Ethics in collecting data

In data collection, consideration to user’s privacy and data rights is both, trust building and rewarding to users.  Following are the few important aspects – 

  • User trust – User’s trust is a core aspect of  brand building. Technically superior products can quickly lose user’s trust due to cutting corners in security (zoom) or frequent non-dependability with core functionality (apple maps). Most users assume that the products they use works in a privacy preserving way, unless consented. It is imperative to communicate with users how and where their data will be used. Apple seems to be doing a good job in this aspect.    
  • Data donation – Users are exposed to few opportunities for data donation, especially when user response to the output is classified as unexpected. Many products ask permission to upload logs and usage statistics. As a good data collection practice, it’s important to explain how user data donation is going to make the product better in a simple and understandable way. GDPR compliance helps solve many of these issues to a certain extent. 
  • Product reciprocation – Most recommenders  category of ML products asks users to contribute data to make the experience personalized. It is generally a good idea to surface a recommendation, reasoning with user contributed data. This is one of the many ways to bring transparency to users data usage.  

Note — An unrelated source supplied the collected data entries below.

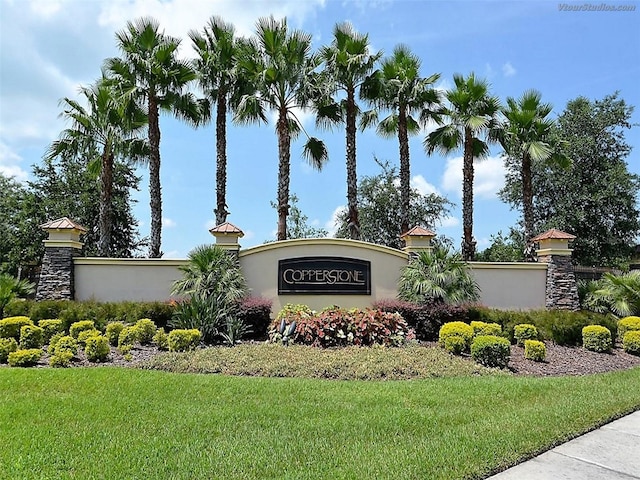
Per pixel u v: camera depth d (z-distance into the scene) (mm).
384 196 25281
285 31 17516
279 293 13516
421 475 3996
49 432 4953
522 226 24922
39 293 13023
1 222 25109
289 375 7969
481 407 6027
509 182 25359
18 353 8234
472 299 13359
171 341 9617
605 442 4961
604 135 23328
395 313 11484
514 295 14609
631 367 9930
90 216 25438
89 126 17859
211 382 7074
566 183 23156
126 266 13602
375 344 9898
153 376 7379
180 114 18656
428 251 13656
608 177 22500
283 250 13695
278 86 17594
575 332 11891
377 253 13984
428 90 18781
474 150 19516
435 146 19578
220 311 11352
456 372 8328
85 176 25469
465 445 4648
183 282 12164
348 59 18016
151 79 17047
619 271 20547
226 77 18422
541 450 4668
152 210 17438
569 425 5312
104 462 4234
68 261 13266
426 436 4957
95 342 8695
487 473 4113
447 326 10602
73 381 6918
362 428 5148
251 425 5234
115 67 17172
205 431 5031
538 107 18516
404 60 18688
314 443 4719
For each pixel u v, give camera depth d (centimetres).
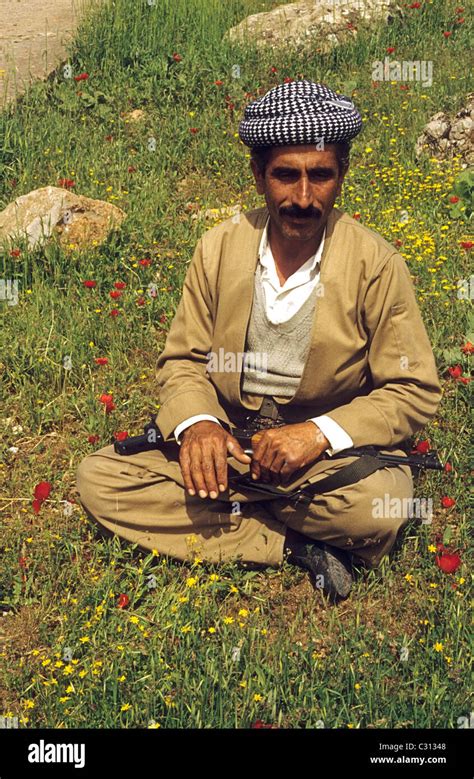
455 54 970
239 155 764
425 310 520
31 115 805
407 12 1039
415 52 975
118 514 363
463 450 417
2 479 424
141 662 323
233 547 365
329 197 334
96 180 700
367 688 306
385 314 346
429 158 735
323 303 344
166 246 606
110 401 436
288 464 333
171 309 537
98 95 850
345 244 346
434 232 618
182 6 1027
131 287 560
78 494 372
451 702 299
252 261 353
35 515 400
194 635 328
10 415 467
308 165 327
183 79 880
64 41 1012
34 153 736
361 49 966
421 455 362
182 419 351
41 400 467
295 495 351
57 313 534
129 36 950
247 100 859
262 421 364
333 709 304
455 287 534
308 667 320
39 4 1199
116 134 806
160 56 918
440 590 347
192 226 635
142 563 361
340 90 888
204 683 307
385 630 339
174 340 373
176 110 842
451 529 383
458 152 739
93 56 912
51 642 335
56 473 427
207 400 357
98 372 493
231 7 1112
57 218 589
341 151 337
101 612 339
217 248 362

Bias and variance with data collection-

Human behavior is biased when it results in an erroneous  judgement due to incomplete experience, lack of context or instinctive response. Most behavioral biases carry negative connotations but mostly, avoidable. Human judgement is a big factor in generating training data and quality perception of ML systems, which makes them susceptible for biased output. Couple challenges in this context worth keeping in mind to with data collection  – 

  1. Data – Training data with inappropriate distribution which is not reflective of  the real world will train a biased model. One way to think of bias is how far the model predictions are from the real world. A biased model will fail to represent the irregularities OR patterns in the data accurately or will over index on some than others. For e.g.  a biased image retrieval model will rank an image higher that resembles data densities in data.
  2. Model sensitivity – A good model needs to generalize well beyond its training data. If model predictions are too scattered or the model is too sensitive to noise in data, we have a high variance model. In other words, it’s  over fitting. 

There are a variety of techniques to overcome these problems and this paper covers some of them beautifully. 

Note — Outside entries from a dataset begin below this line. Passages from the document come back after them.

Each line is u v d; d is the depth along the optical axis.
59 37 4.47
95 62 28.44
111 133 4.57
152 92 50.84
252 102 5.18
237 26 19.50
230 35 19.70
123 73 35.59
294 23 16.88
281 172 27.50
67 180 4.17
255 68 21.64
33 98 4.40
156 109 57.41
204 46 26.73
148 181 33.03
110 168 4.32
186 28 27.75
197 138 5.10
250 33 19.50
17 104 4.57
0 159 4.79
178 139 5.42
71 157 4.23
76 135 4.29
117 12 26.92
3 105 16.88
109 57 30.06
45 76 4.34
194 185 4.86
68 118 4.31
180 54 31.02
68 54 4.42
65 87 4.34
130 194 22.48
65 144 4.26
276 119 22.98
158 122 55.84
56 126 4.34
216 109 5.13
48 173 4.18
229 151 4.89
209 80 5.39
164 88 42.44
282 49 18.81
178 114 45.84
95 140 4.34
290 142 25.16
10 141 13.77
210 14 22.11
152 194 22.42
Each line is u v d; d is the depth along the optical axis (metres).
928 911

Cost of data collection and annotation

Data (collection) cost is a function of  2 factors a) Availability of data (producers) and b) annotation complexity.

Data collection:

  • For e.g. Getting enough data for rare and remote languages is challenging and expensive. 
  • If we employ collection strategy through product experience, fewer initial users will yield less data. This is typical cold start problem 

Annotation complexity and associated costs: There are 2 primary factors in play here are- 

  • Time taken to label one sample (most annotators are paid hourly) 
  • Desired accuracy of annotation – mostly achieved by increasing human consensus.

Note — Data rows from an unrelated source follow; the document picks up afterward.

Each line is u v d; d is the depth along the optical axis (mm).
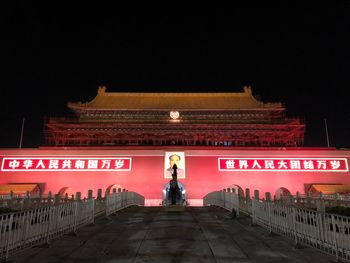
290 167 54781
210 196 39344
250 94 73688
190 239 14875
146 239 14906
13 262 11078
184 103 71625
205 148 56812
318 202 14094
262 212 18438
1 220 11156
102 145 63094
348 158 55750
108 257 11766
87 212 19453
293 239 14227
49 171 54094
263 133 65125
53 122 64375
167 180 54094
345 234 11008
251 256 11961
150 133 65500
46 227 13828
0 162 54375
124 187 53625
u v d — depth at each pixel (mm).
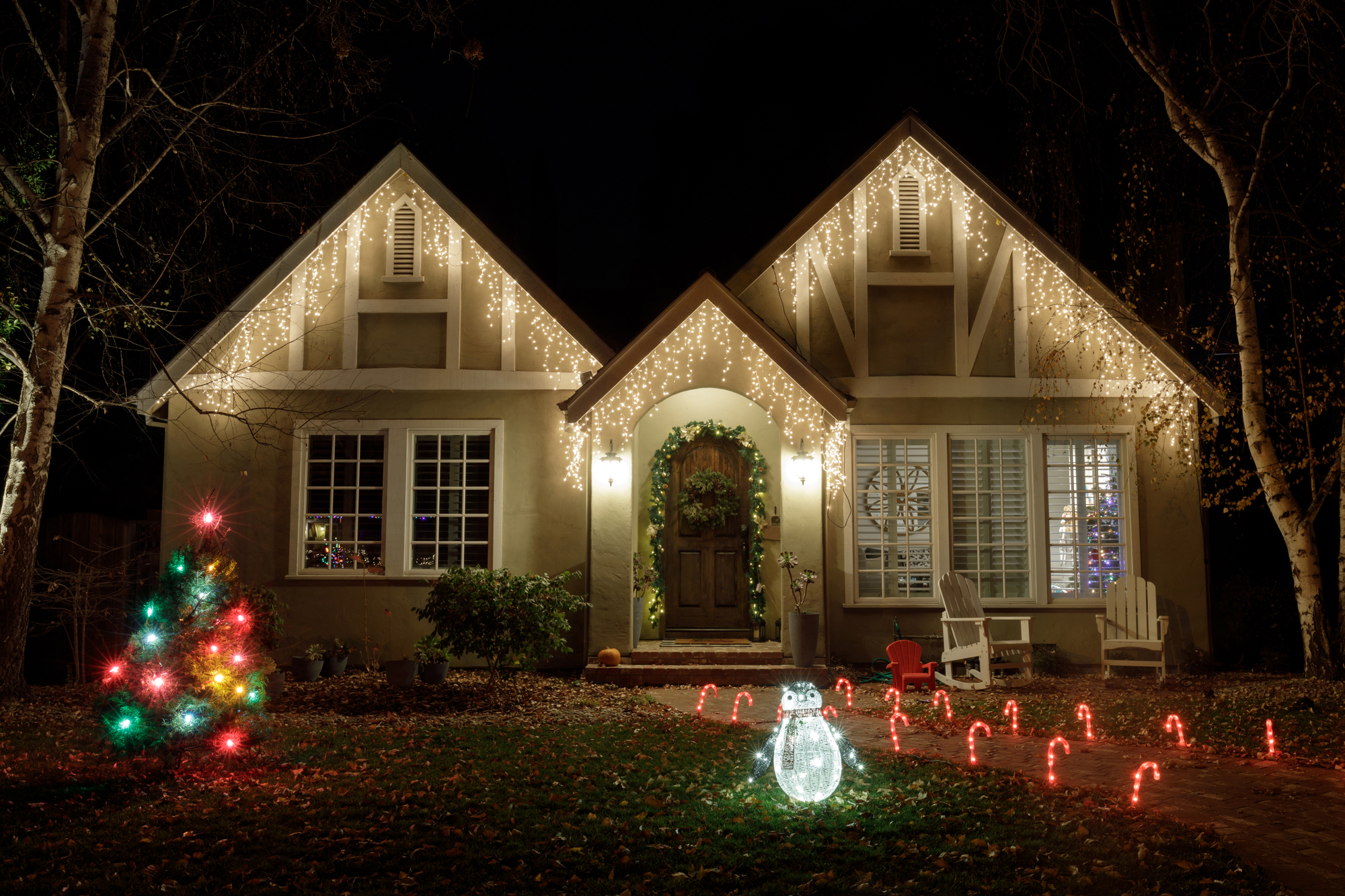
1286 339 12070
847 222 12578
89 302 10562
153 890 4504
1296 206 10555
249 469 12266
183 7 10711
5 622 9531
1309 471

Researchers and data scientists employ a variety of techniques to optimize cost and accuracy with multiple pilots. A good human interactivity tasks(HIT) design is one of the core skill that not only improves data quality but can also help reduce cost 

Data shelf life considerations-

Accuracy and validity are both vital for data to be used for model training. Not all accurate data is valid. Spatial nature of data in different domains imposes a different big challenge. E.g. stock market behavior data. Conversation topical data is contextual, cultural and trendy. Meta point here is – the world is always changing, human interaction and standards are always evolving. Predicting something from data which is no longer a representation of current reality will yield sub-optimal output. ML features end up being a dead weight in product are by product of lack of continuous learning of some sort. 

I hope this post highlighted some different perspectives to the data collection methodologies.